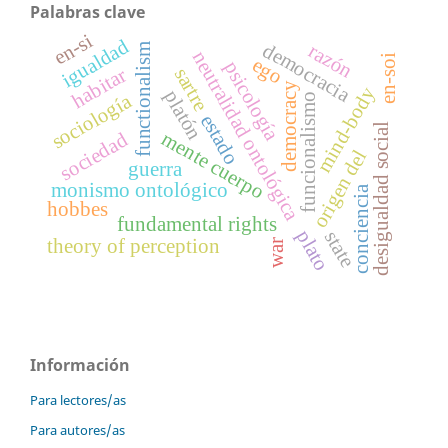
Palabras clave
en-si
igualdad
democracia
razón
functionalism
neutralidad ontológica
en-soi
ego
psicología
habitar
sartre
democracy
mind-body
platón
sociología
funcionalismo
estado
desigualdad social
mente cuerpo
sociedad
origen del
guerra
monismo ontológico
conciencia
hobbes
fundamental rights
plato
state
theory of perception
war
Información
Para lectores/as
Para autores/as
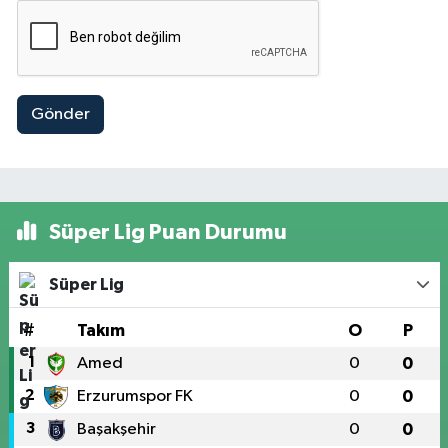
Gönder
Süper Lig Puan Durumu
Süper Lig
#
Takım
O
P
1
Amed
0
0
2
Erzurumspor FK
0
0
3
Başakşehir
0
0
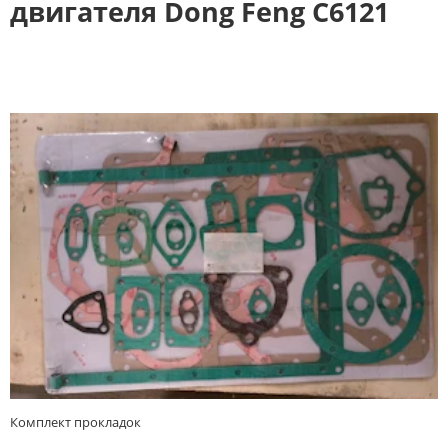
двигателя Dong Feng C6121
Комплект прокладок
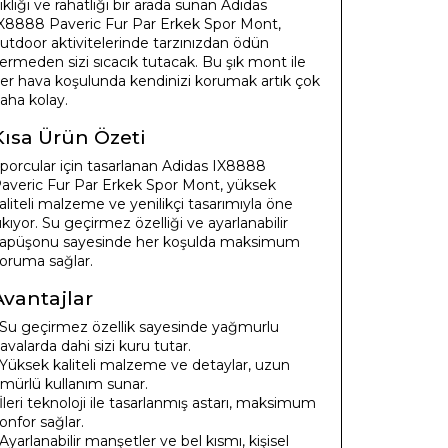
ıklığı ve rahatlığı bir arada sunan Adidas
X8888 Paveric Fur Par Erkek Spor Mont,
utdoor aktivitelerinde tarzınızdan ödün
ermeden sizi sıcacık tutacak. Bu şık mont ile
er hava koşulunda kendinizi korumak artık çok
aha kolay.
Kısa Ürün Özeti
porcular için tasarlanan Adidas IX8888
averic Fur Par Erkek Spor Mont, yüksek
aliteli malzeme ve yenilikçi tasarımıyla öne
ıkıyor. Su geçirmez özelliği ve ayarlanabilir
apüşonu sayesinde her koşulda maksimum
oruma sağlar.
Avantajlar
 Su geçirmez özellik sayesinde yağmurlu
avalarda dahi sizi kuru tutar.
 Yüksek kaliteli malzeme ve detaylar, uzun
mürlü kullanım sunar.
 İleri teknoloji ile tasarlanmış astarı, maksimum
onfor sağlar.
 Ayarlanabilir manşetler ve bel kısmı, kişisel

■ ■ ■

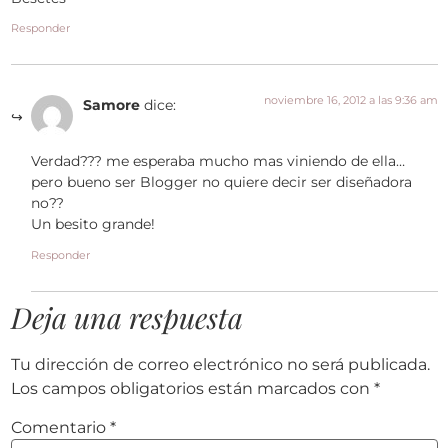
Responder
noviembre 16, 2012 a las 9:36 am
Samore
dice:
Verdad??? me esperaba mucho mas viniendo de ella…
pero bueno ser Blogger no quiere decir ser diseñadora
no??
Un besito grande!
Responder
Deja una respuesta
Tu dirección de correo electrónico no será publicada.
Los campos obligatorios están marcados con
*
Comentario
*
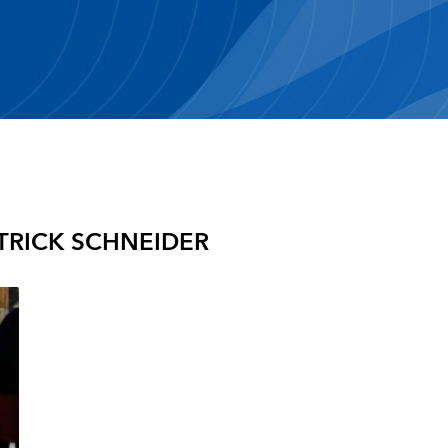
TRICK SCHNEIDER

■ ■ ■

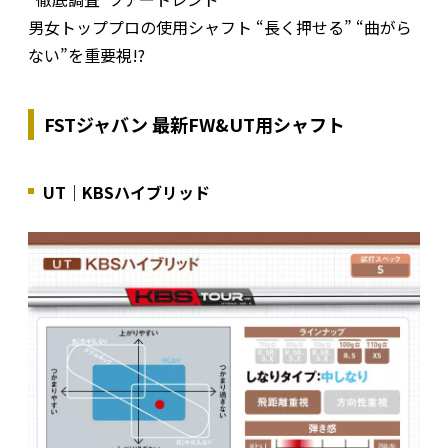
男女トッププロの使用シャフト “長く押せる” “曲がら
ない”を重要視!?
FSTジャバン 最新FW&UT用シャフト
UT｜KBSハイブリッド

■ ■ ■

## [INSTRUCTION]
Using the data above, tally each line that contains "sayesinde". Write only the total.

## [WORKED SOLUTION]
2